I've been fairly negative up to this point, which isn't entirely fair. There are signs that Ben will maintain his current level of performance. His increased K rate last year--quite a bit higher than 1 per inning--indicates that he can look forward to more success. It's reasonable to think that a pitcher could "put it all together" at age 25 for the first time, and remain among the best in the game for another 4 years. To take just one example, Sandy Koufax's first very good season was at age 25, and it wasn't quite as good as Ben's was last year. No one's going to complain if Sheets gives us Sandy Koufax's 1962-1965 seasons over the course of this contract! Ron Guidry and Bob Gibson also waited until age 25/26 to give signs of their impending greatness.

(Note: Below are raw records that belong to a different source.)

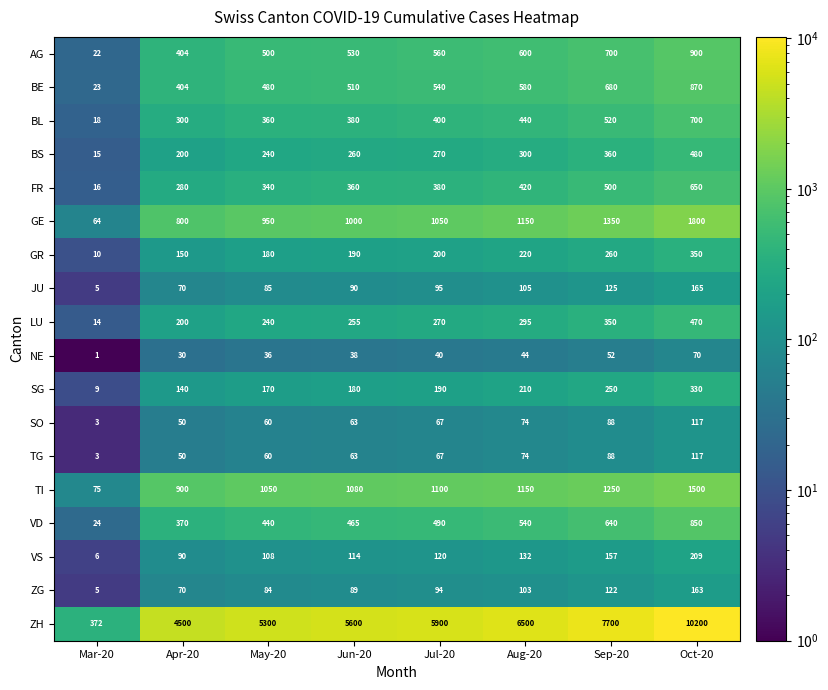

Where is TG nearest to the value 60?

May-20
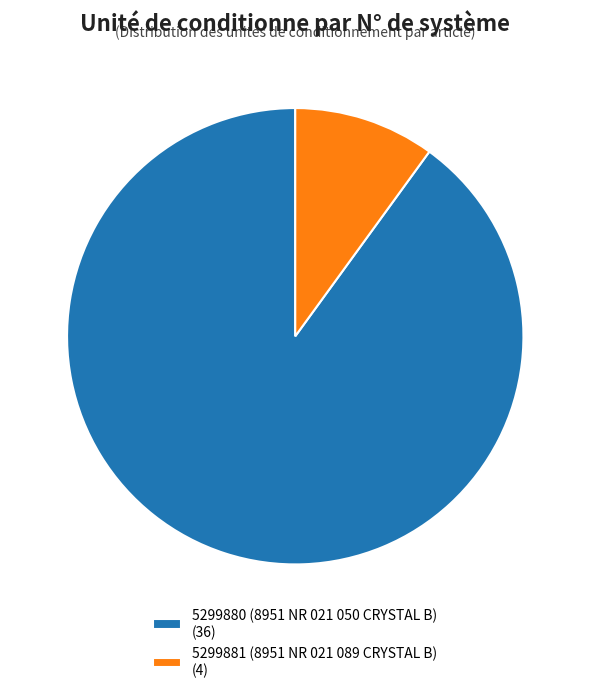

What percentage do 5299880 (8951 NR 021 050 CRYSTAL B) and 5299881 (8951 NR 021 089 CRYSTAL B) together represent?

100.0%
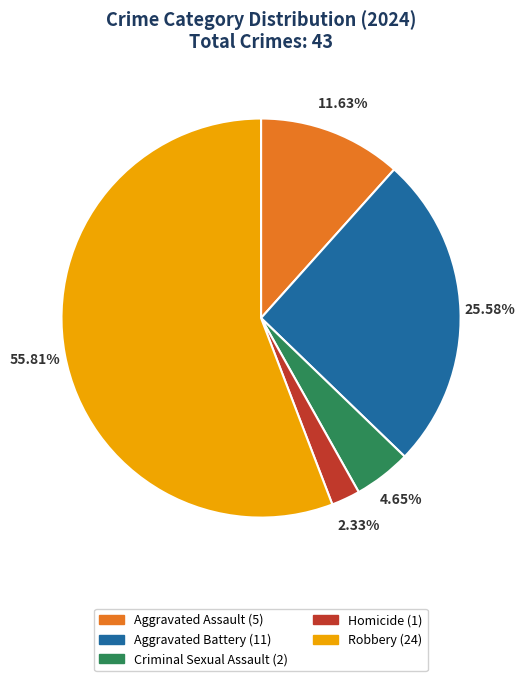

Rank the categories by value from highest to lowest.

Robbery, Aggravated Battery, Aggravated Assault, Criminal Sexual Assault, Homicide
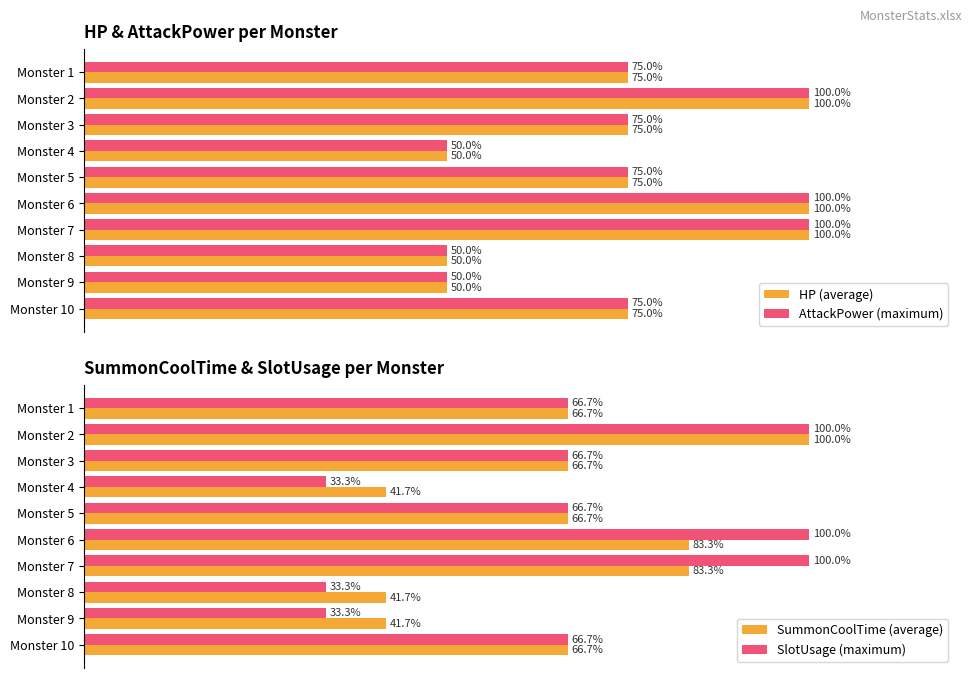

Is the value of HP (average) at Monster 10 greater than the value of AttackPower (maximum) at Monster 6?

No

Further, if Ben sustains anything close to his current level of performance, the Brewers get a bargain in '07 and '08. For this and next year, the contract is essentially a wash: they pay him an extra $3 mil this year, save $2 or $3 mil next year compared to what he might get in arbitration or settle for in a one-year contract. But by buying out his first two years of free-agency, the Brewers can hold onto their ace without bidding against the Yankees and Red Sox. If Bob Uecker strikes a deal with the devil and Ben Sheets really does turn into Sandy Koufax, we'll have the best pitcher in baseball fronting a very promising young team for roughly the same salary that the Yankees are paying the decidedly un-Koufax-like Jaret Wright.

And I guess Ben would start throwing left-handed, but you get the idea.

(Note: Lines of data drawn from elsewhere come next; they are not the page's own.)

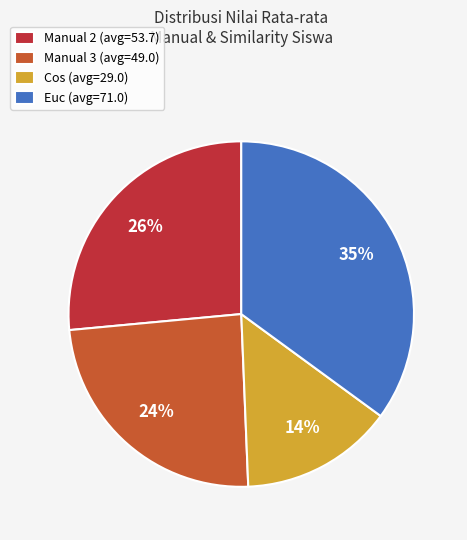

Is the sum of Euc (avg=71.0) and Cos (avg=29.0) greater than half?

No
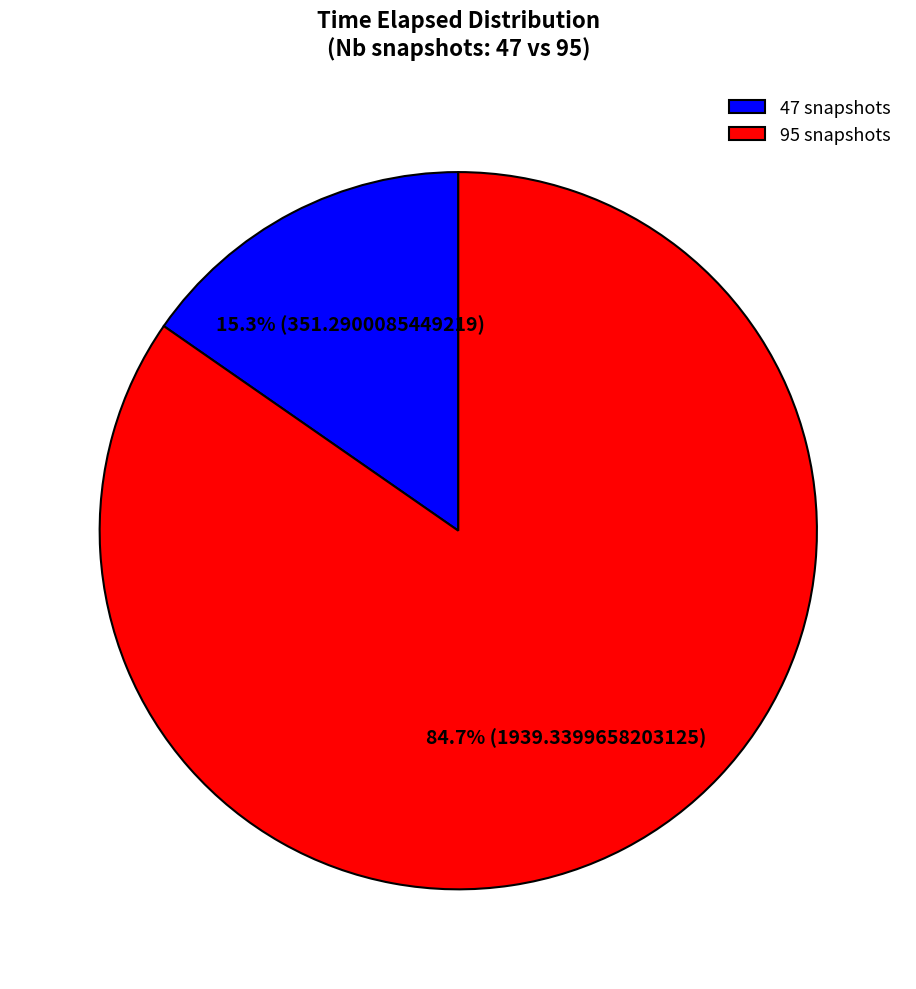

Is it true that 95 snapshots is 92% of the pie?

False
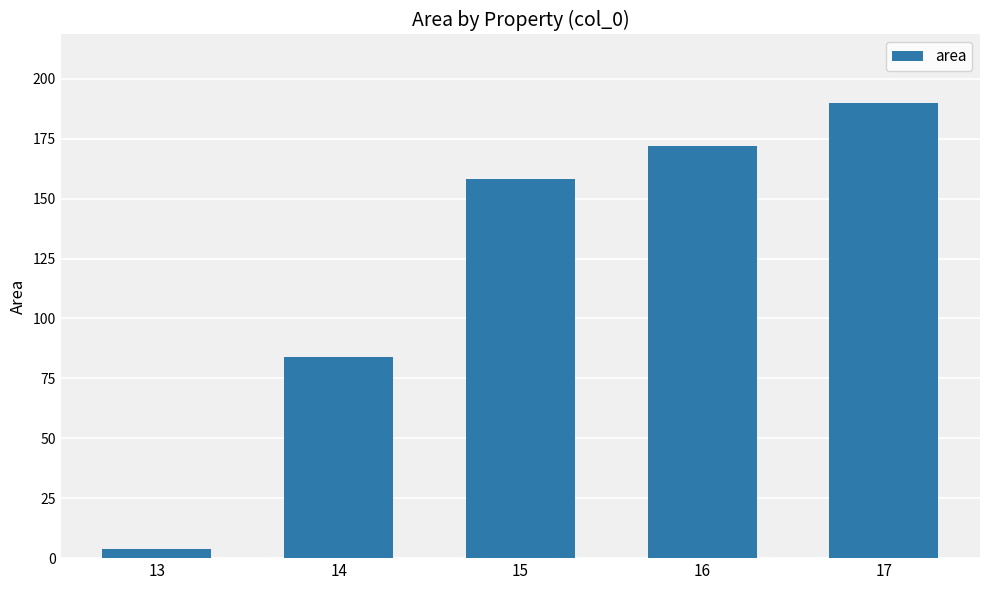

List the labels in order of value, smallest first.

13, 14, 15, 16, 17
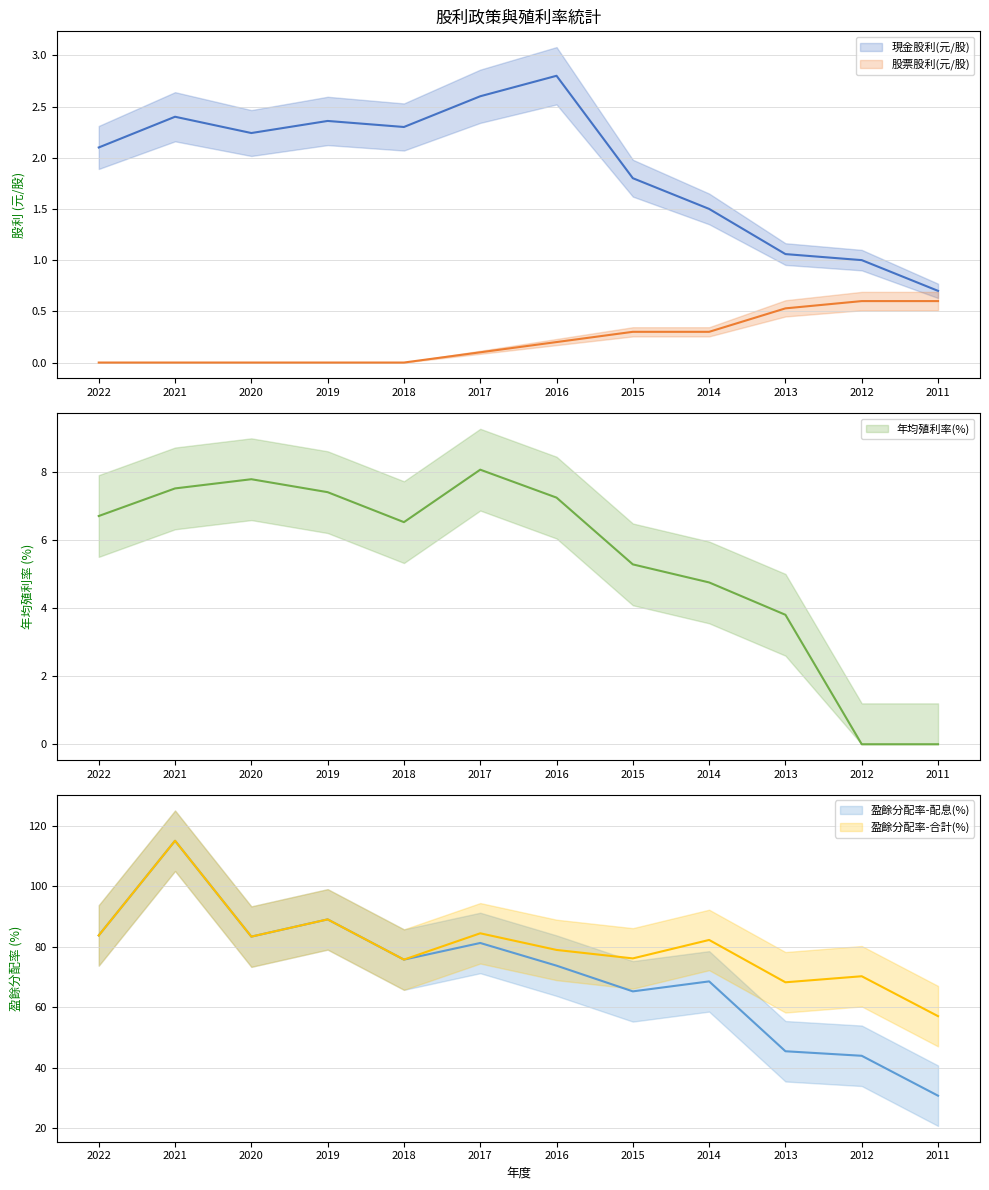

True or false: 盈餘分配率-合計(%) and 盈餘分配率-配息(%) intersect in this chart.

False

My main concern with this deal is not whether Ben will be worth the money (though I wonder about those '07 and '08 seasons), but whether the Brewers payroll can stand another "big" contract. It would appear that the days of $30 million payrolls are gone forever, but even with a $50 mil payroll, the Sheets contract will eat up 20%. If the Crew picks up Lee's 2006 option, two contract will be just short of half of a $40 million payroll. Of course, it's easier to spend that kind of money when you know that guys like Prince Fielder, J.J. Hardy, and Rickie Weeks could be in your lineup for close to the league minimum. But putting together a team beyond a core of youngsters and those two stars is tough to do on the kind of money the Brewers are working with.

One last thing. I've been reminded frequently that the contract is, or soon will be, insured. Great--that protects us against Tommy John surgery, anyway. But remember, insurance doesn't protect against anything but the longest injuries: there's no compensation when Ben misses two months, unless the Brewers have lined up a very unusual injury policy. And this second thing is obvious, but I'm going to say it anyway: insurance doesn't protect against mediocrity. If Sheets goes back to being a league-average innings eater, he still costs $10 million a year.

Long story short: lots of upside, a good bit of downside, particularly risky for a small-market team, especially with a pitcher. (And frankly the same can be said of the Twins and Santana, though in that case the upside is higher and higher-percentage, and the payroll isn't quite as small.) I wouldn't have made this deal, but I might've been happy for the same duration at $7.5 or $8 million a year.

Now I can get off my transaction-analysis pedestal and start rooting for him to make me sound like a fool. I've added a poll, so you can tell me now that I'm a fool, rather than wait a few years.